Reproduce the following material verbatim, retaining every line in its original order and form.

##### SUPPLIED RECORDS

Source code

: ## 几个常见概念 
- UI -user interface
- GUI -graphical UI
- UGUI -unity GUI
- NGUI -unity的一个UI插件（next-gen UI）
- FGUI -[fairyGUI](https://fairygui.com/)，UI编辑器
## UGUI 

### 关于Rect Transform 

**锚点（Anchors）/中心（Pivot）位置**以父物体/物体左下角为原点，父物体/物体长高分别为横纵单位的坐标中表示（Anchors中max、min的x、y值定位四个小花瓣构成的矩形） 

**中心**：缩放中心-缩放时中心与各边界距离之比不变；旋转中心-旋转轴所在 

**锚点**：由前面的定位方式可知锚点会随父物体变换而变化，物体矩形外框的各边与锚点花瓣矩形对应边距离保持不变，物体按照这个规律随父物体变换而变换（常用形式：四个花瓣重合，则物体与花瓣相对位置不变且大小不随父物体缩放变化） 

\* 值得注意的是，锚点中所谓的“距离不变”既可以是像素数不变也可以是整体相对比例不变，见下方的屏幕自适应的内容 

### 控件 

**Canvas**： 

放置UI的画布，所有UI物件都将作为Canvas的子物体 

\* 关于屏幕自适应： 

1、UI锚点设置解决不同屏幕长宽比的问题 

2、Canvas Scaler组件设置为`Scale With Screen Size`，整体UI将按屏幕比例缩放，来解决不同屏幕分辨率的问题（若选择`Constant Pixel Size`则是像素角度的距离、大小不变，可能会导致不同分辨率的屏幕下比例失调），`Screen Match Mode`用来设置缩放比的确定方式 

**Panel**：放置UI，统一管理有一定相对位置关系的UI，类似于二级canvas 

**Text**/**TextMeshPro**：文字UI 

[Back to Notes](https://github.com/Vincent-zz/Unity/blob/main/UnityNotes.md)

##########

SOLUTION TO THE PROBLEM
Source code

: ## 几个常见概念 
- UI -user interface
- GUI -graphical UI
- UGUI -unity GUI
- NGUI -unity的一个UI插件（next-gen UI）
- FGUI -[fairyGUI](https://fairygui.com/)，UI编辑器
## UGUI 

### 关于Rect Transform 

**锚点（Anchors）/中心（Pivot）位置**以父物体/物体左下角为原点，父物体/物体长高分别为横纵单位的坐标中表示（Anchors中max、min的x、y值定位四个小花瓣构成的矩形） 

**中心**：缩放中心-缩放时中心与各边界距离之比不变；旋转中心-旋转轴所在 

**锚点**：由前面的定位方式可知锚点会随父物体变换而变化，物体矩形外框的各边与锚点花瓣矩形对应边距离保持不变，物体按照这个规律随父物体变换而变换（常用形式：四个花瓣重合，则物体与花瓣相对位置不变且大小不随父物体缩放变化） 

\* 值得注意的是，锚点中所谓的“距离不变”既可以是像素数不变也可以是整体相对比例不变，见下方的屏幕自适应的内容 

### 控件 

**Canvas**： 

放置UI的画布，所有UI物件都将作为Canvas的子物体 

\* 关于屏幕自适应： 

1、UI锚点设置解决不同屏幕长宽比的问题 

2、Canvas Scaler组件设置为`Scale With Screen Size`，整体UI将按屏幕比例缩放，来解决不同屏幕分辨率的问题（若选择`Constant Pixel Size`则是像素角度的距离、大小不变，可能会导致不同分辨率的屏幕下比例失调），`Screen Match Mode`用来设置缩放比的确定方式 

**Panel**：放置UI，统一管理有一定相对位置关系的UI，类似于二级canvas 

**Text**/**TextMeshPro**：文字UI 

[Back to Notes](https://github.com/Vincent-zz/Unity/blob/main/UnityNotes.md)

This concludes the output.